▸ **PROBLEM REQUIREMENTS**
The listing below should be reproduced precisely, except for its images.

▸ **DATA SEGMENT**
_____

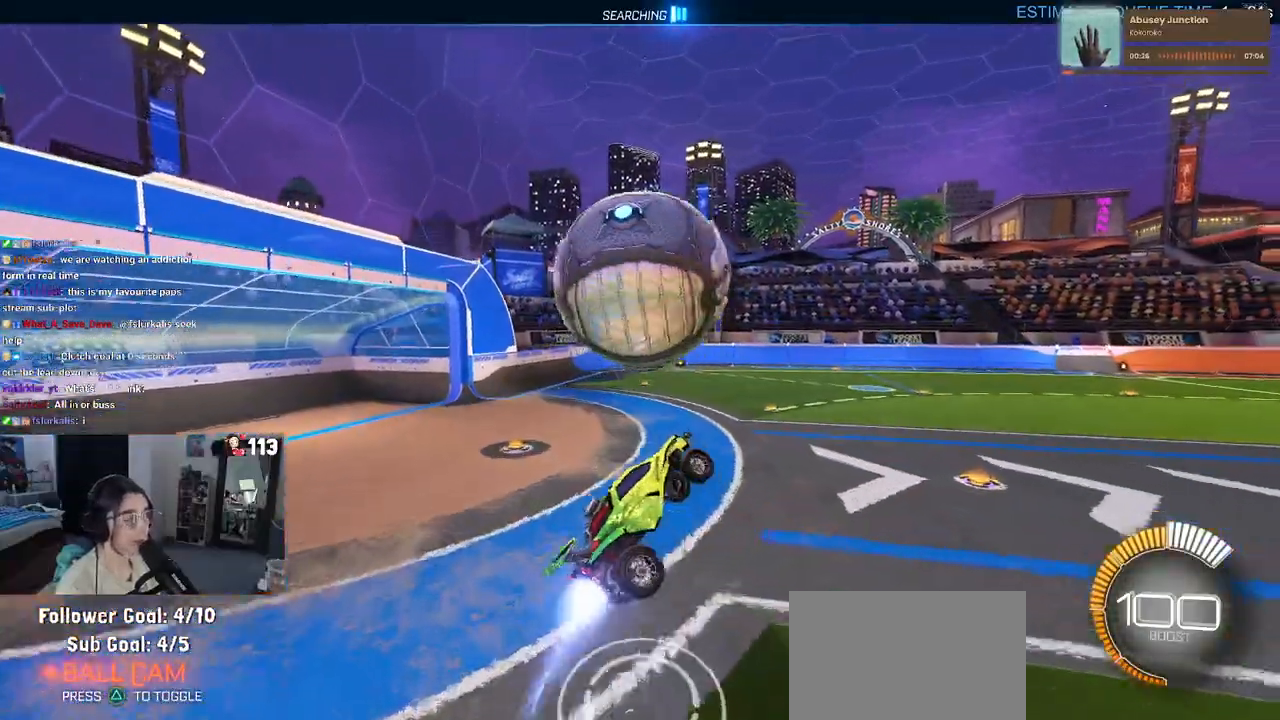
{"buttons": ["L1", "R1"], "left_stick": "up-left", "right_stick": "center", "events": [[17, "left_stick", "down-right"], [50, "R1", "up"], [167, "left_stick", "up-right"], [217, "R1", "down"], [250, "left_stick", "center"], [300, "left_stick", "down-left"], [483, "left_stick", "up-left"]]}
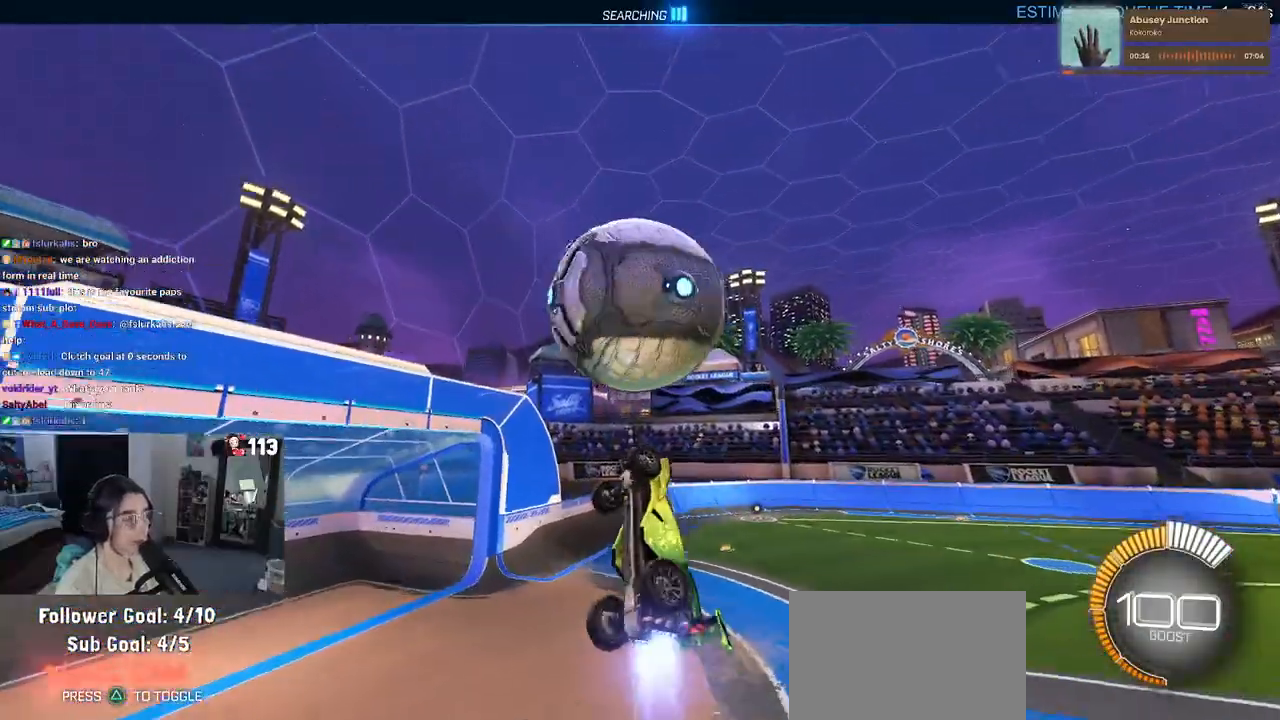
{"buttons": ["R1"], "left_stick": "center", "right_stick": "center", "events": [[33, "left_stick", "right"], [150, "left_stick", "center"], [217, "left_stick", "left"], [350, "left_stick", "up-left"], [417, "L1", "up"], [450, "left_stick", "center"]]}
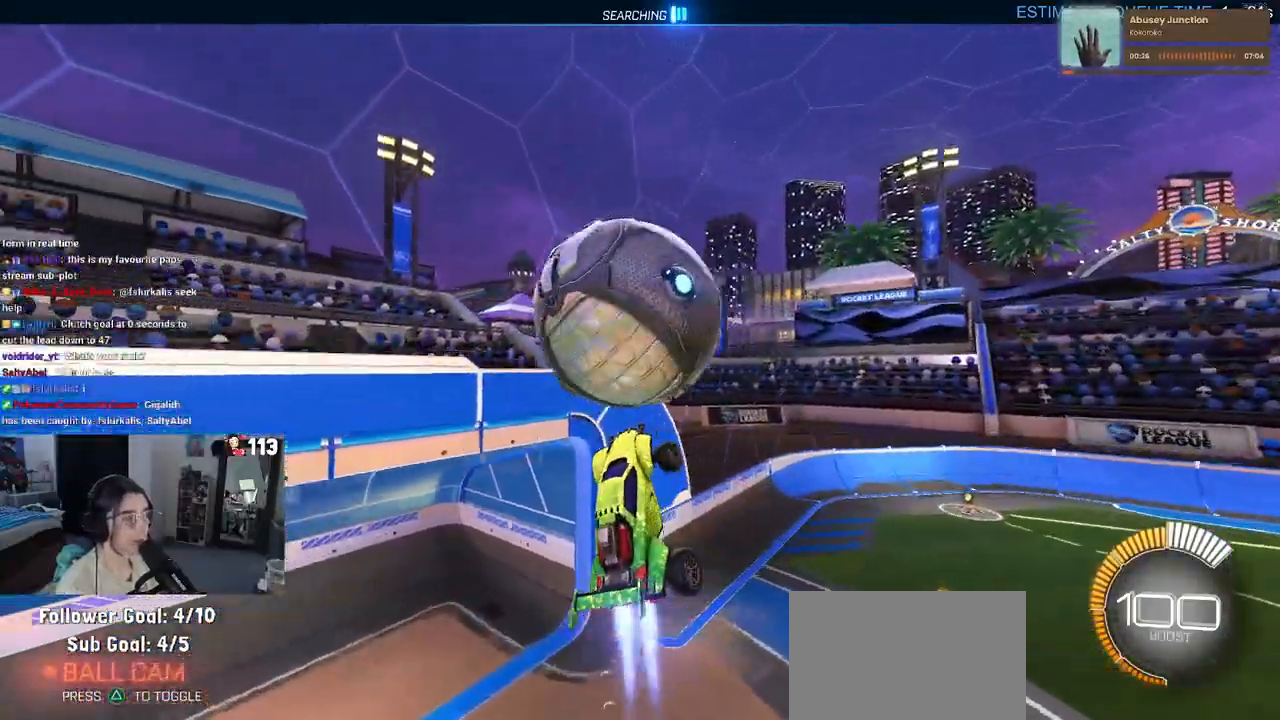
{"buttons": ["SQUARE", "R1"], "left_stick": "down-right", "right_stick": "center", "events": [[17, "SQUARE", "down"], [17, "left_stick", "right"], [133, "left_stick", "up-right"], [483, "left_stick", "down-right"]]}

_____

▸ **OUTPUT FOR THIS EXERCISE**
{"buttons": ["L1", "R1"], "left_stick": "up-left", "right_stick": "center", "events": [[17, "left_stick", "down-right"], [50, "R1", "up"], [167, "left_stick", "up-right"], [217, "R1", "down"], [250, "left_stick", "center"], [300, "left_stick", "down-left"], [483, "left_stick", "up-left"]]}
{"buttons": ["R1"], "left_stick": "center", "right_stick": "center", "events": [[33, "left_stick", "right"], [150, "left_stick", "center"], [217, "left_stick", "left"], [350, "left_stick", "up-left"], [417, "L1", "up"], [450, "left_stick", "center"]]}
{"buttons": ["SQUARE", "R1"], "left_stick": "down-right", "right_stick": "center", "events": [[17, "SQUARE", "down"], [17, "left_stick", "right"], [133, "left_stick", "up-right"], [483, "left_stick", "down-right"]]}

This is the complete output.